**TASK SET**
1. Return the passage of the news story on the Haitian religion archive grant that begins at the words "The news story" and stops after "Religion and Culture.", copied word for word.
2. Resume the news story on the Haitian religion archive grant, picking up after its final sentence.
TEXT Block Start
News: UF’s Languages, Literatures and Cultures and the George A. Smathers Libraries Receive $240,804 National Endowment for the Humanities Grant Award for Archive of Haitian Religion and Culture

The news story below is from the UF George A. Smathers Libraries news blog and the Center for Latin American Studies on one of the new grants received for a digitization and digital humanities (digital scholarship) project to create an online Archive of Haitian Religion and Culture.


University of Florida’s Languages, Literatures and Cultures and the George A. Smathers Libraries Receive $240,804 National Endowment for the Humanities Grant Award: Online resource will create an Archive of Haitian Religion and Culture
University of Florida and Duke University researchers and librarians have spearheaded a collaborative partnership project which has been awarded $240,804 from the National Endowment for the Humanities (NEH). This is the second largest award in Florida (and one of only five major grants awarded in the state) and one of 244 nationally this year. The Archive of Haitian Religion and Culture: Collaborative Research and Scholarship on Haiti and the Haitian Diaspora grant, led by project director Benjamin Hebblethwaite (UF) and co-director Laurent Dubois (Duke University) will improve the understanding of a central Haitian and Haitian-American spiritual tradition, the Vodou religion, by gathering audiovisual and textual sources of communities, by interpreting collected materials, by expanding holdings through a self-submission tool, and by diffusing knowledge via an open access digital library hosted within the existing Digital Library of the Caribbean (dLOC; www.dloc.com).  This three-year project will create a freely accessible multimedia digital library that uses audiovisual technologies to curate, elucidate and facilitate the advanced search of the rich primary materials of a central Haitian and Haitian-American spiritual tradition in order to promote discovery and educate a broad public.
TEXT Block End
EXTRACTED INFORMATION Block Start
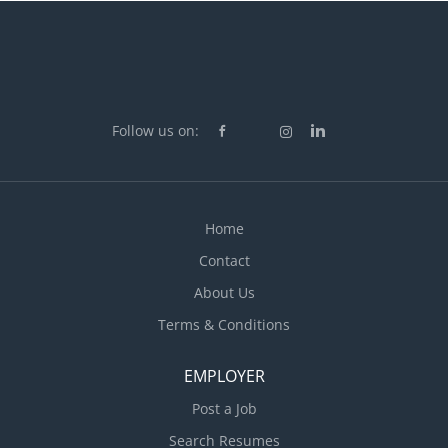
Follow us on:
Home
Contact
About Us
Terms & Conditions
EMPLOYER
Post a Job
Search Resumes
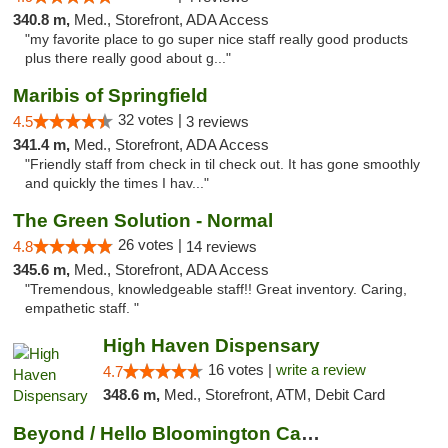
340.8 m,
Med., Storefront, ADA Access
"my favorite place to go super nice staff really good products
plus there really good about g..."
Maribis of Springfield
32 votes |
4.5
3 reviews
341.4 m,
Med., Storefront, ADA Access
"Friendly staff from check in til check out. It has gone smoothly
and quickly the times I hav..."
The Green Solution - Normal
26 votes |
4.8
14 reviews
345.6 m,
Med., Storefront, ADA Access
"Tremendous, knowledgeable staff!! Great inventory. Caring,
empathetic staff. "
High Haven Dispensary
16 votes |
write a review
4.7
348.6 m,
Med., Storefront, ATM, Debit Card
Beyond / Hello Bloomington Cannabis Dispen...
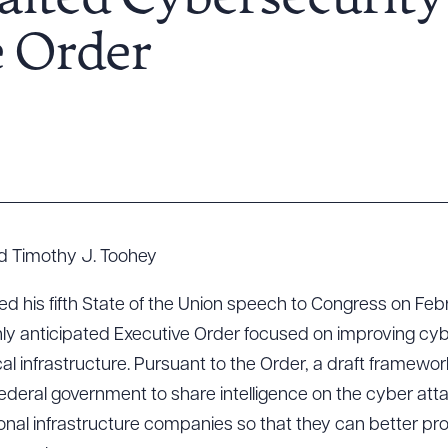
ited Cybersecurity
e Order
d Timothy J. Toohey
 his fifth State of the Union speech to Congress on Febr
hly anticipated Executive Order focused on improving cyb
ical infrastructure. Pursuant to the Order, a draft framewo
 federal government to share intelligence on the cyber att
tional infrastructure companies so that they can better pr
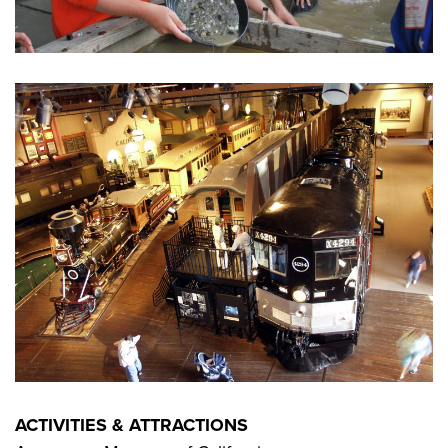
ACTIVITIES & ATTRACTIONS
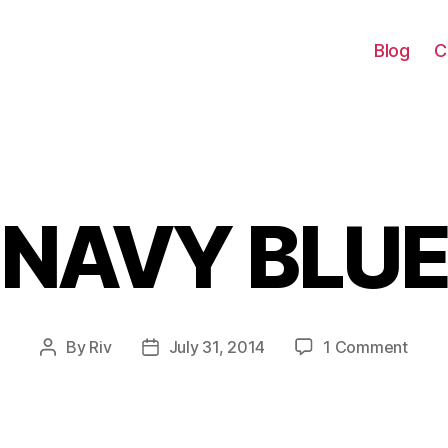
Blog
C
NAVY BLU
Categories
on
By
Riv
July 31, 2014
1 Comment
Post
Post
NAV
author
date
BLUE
EXTRACTED INFORMATION Block End
EXTRACTED INFORMATION Block Start
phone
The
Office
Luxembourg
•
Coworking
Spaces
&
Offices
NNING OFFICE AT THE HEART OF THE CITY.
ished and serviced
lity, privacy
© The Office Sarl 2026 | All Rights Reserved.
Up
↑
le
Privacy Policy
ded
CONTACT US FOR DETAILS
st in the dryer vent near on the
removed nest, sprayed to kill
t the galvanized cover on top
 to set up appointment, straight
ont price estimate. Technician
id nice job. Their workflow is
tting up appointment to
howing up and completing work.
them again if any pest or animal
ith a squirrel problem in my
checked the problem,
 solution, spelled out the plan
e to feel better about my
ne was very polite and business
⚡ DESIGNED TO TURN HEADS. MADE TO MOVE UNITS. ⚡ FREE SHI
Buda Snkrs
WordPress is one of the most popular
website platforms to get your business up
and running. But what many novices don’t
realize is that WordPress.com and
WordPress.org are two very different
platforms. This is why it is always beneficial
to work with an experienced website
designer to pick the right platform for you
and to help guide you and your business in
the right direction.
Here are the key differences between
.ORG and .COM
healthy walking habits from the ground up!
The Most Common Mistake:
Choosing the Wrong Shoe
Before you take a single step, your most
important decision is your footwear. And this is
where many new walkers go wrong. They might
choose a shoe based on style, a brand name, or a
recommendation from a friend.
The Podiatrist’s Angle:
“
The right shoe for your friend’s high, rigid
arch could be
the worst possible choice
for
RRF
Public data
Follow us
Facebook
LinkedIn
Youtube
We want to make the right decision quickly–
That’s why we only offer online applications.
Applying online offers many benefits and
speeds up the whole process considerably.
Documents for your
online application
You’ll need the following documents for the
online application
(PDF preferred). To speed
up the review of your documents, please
EXTRACTED INFORMATION Block End
**WRITTEN ANSWERS**
1.
The news story below is from the UF George A. Smathers Libraries news blog and the Center for Latin American Studies on one of the new grants received for a digitization and digital humanities (digital scholarship) project to create an online Archive of Haitian Religion and Culture.

2.
Partnering with the researchers are the UF George A. Smathers Libraries, which are the technical host for Digital Library of the Caribbean (dLOC).  In addition to dLOC’s 29 international partners, the Archive of Haitian Religion and Culture includes collaboration from researchers at Duke University, University of Notre Dame, the Schrijversvakschool in the Netherlands, the Université des Antilles et de la Guyane, and City Lore, among others.
In support of the grant application, Marilyn Graf of the Archives of Traditional Music at Indiana University, wrote: “The availability of this large body of work in a single location will dramatically improve access to these rare materials, a likely benefit to scholars in the fields of religion, ethnomusicology, history, anthropology, linguistics and African Diaspora studies.”
Albert Valdman, Rudy Professor Emeritus of French & Italian and Linguistics and the Director of the Creole Institute at Indiana University, added: “Ben Hebblethwaite directs by far the largest program in Haitian Studies in the United States, with a major emphasis on the teaching of the culture and language of Haiti, including to second generation members of the Haitian diaspora.”
Note: Ben Hebblethweite will speak on “Impacting Haitian Creole: A Language in Evolution”  for the Authors@UF series on Tuesday, October 16 at 2:00 pm in the Latin American Collection Reference Room, 4th floor of Smathers Library.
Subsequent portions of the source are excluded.